NOTE: History is the records of human activities which enable man to survival and attain essential needs from the environment. The basic needs of humankind include food, shelter and clothing.

THREE AREAS OF HISTORY STUDY

A. POLITICAL HISTORY

This refers to the study of political issues of history such as the duration of independence of African countries and their political leaders.

B. SOCIAL HISTORY

This refers to the study of social issues of history such as origins of some people’s taboos and their general ethics.

C. ECONOMIC HISTORY

This refers to the study of economic issues of history or activities such as industrial manufacturing, agricultural organization, animal husbandry and other economic activities.

IMPORTANCE OF STUDYING HISTORY

  1. To know the origin of man and his achievement and development up to the present time. Through history we learn about the origin of man and the origin of our societies.
  2. History inspires people to preserve their culture and other people’s culture through inheriting the past.
  3. To develop an understanding and appreciation of the cultural, political, economic and technological advancements made by African societies before and after colonial ruler ship.
  4. To develop the basic skills of critical thinking, reasoning, judgment, and effective participation in human developmental activities.
  5. It helps us learn about technological transformations of man, for example primitive livelihood to advanced livelihood (using of stones and wood tools to iron tools)
  6. To understand how humans adapted to their environment and how the struggled to earn a living from the environment. This therefore looks at the long struggle of man by exercises of his reason to understand the environment and to act up on it.
  7. To understand the social, economic, and political changes of our society for example we learn about the types of government we had before independence
  8. To understand various past human activities such as farming, pastoralist, trading, hunting, fishing, gathering and so on.
  9. History enables us to get skills and knowledge that will help us in our future careers, for example sociologists, anthropologists, lawyers, history teachers etc.
  10. To learn when, how and where important events took place. For example we know when our country got her independence and where independence ceremony took place
  11. To learn how to analyze information and search for truth, it enables us to assess historical Information and events
  12. It help us to know the past achievements and failure of man and we can use lessons from the past to improve the present and the future
EXERCISE 1:

1. What is history?

Data lines
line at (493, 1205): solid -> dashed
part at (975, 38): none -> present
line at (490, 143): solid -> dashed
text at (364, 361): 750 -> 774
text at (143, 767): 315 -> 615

Task instructions
Please list the three areas of history study that the text on studying history names.

Task solution
Political history, social history, economic history